**Task item**
Every line from the one that contains "TL;DR: 论文探讨了利用" to the end of the records must be restated word for word. No other line belongs in the answer.

**The records**
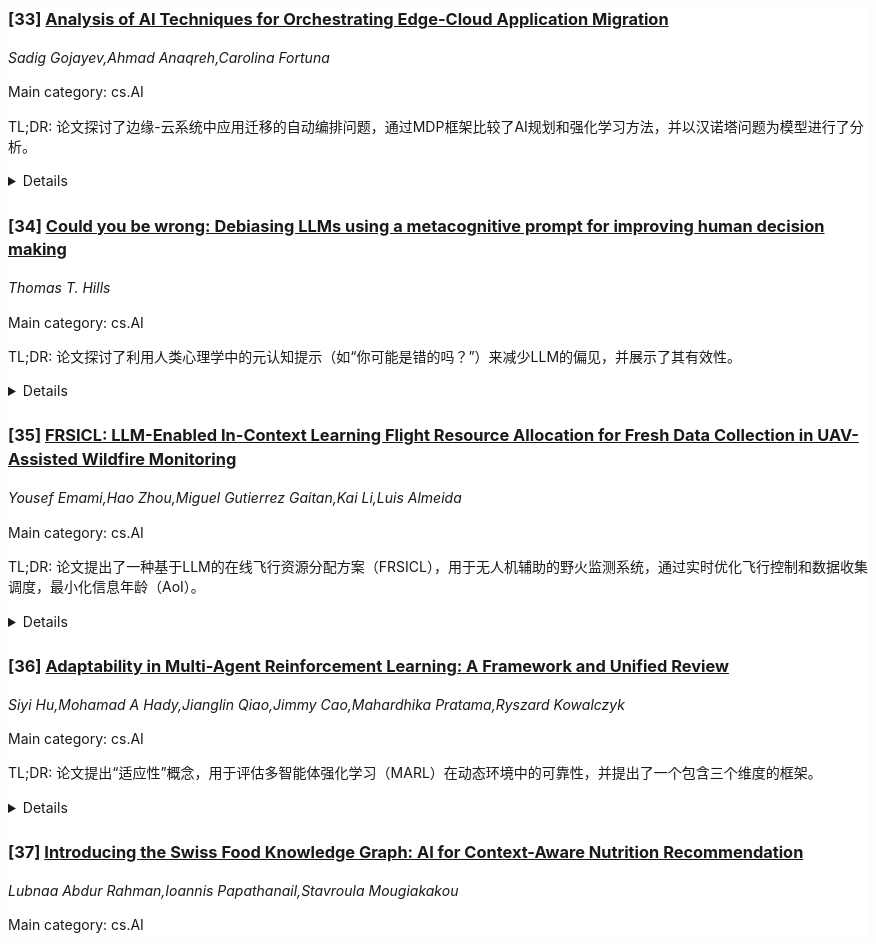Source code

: 
### [33] [Analysis of AI Techniques for Orchestrating Edge-Cloud Application Migration](https://arxiv.org/abs/2507.10119)
*Sadig Gojayev,Ahmad Anaqreh,Carolina Fortuna*

Main category: cs.AI

TL;DR: 论文探讨了边缘-云系统中应用迁移的自动编排问题，通过MDP框架比较了AI规划和强化学习方法，并以汉诺塔问题为模型进行了分析。


<details><summary>Details</summary></details>


### [34] [Could you be wrong: Debiasing LLMs using a metacognitive prompt for improving human decision making](https://arxiv.org/abs/2507.10124)
*Thomas T. Hills*

Main category: cs.AI

TL;DR: 论文探讨了利用人类心理学中的元认知提示（如“你可能是错的吗？”）来减少LLM的偏见，并展示了其有效性。


<details><summary>Details</summary></details>


### [35] [FRSICL: LLM-Enabled In-Context Learning Flight Resource Allocation for Fresh Data Collection in UAV-Assisted Wildfire Monitoring](https://arxiv.org/abs/2507.10134)
*Yousef Emami,Hao Zhou,Miguel Gutierrez Gaitan,Kai Li,Luis Almeida*

Main category: cs.AI

TL;DR: 论文提出了一种基于LLM的在线飞行资源分配方案（FRSICL），用于无人机辅助的野火监测系统，通过实时优化飞行控制和数据收集调度，最小化信息年龄（AoI）。


<details><summary>Details</summary></details>


### [36] [Adaptability in Multi-Agent Reinforcement Learning: A Framework and Unified Review](https://arxiv.org/abs/2507.10142)
*Siyi Hu,Mohamad A Hady,Jianglin Qiao,Jimmy Cao,Mahardhika Pratama,Ryszard Kowalczyk*

Main category: cs.AI

TL;DR: 论文提出“适应性”概念，用于评估多智能体强化学习（MARL）在动态环境中的可靠性，并提出了一个包含三个维度的框架。


<details><summary>Details</summary></details>


### [37] [Introducing the Swiss Food Knowledge Graph: AI for Context-Aware Nutrition Recommendation](https://arxiv.org/abs/2507.10156)
*Lubnaa Abdur Rahman,Ioannis Papathanail,Stavroula Mougiakakou*

Main category: cs.AI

**Solution to the problem**
TL;DR: 论文探讨了利用人类心理学中的元认知提示（如“你可能是错的吗？”）来减少LLM的偏见，并展示了其有效性。


<details><summary>Details</summary></details>


### [35] [FRSICL: LLM-Enabled In-Context Learning Flight Resource Allocation for Fresh Data Collection in UAV-Assisted Wildfire Monitoring](https://arxiv.org/abs/2507.10134)
*Yousef Emami,Hao Zhou,Miguel Gutierrez Gaitan,Kai Li,Luis Almeida*

Main category: cs.AI

TL;DR: 论文提出了一种基于LLM的在线飞行资源分配方案（FRSICL），用于无人机辅助的野火监测系统，通过实时优化飞行控制和数据收集调度，最小化信息年龄（AoI）。


<details><summary>Details</summary></details>


### [36] [Adaptability in Multi-Agent Reinforcement Learning: A Framework and Unified Review](https://arxiv.org/abs/2507.10142)
*Siyi Hu,Mohamad A Hady,Jianglin Qiao,Jimmy Cao,Mahardhika Pratama,Ryszard Kowalczyk*

Main category: cs.AI

TL;DR: 论文提出“适应性”概念，用于评估多智能体强化学习（MARL）在动态环境中的可靠性，并提出了一个包含三个维度的框架。


<details><summary>Details</summary></details>


### [37] [Introducing the Swiss Food Knowledge Graph: AI for Context-Aware Nutrition Recommendation](https://arxiv.org/abs/2507.10156)
*Lubnaa Abdur Rahman,Ioannis Papathanail,Stavroula Mougiakakou*

Main category: cs.AI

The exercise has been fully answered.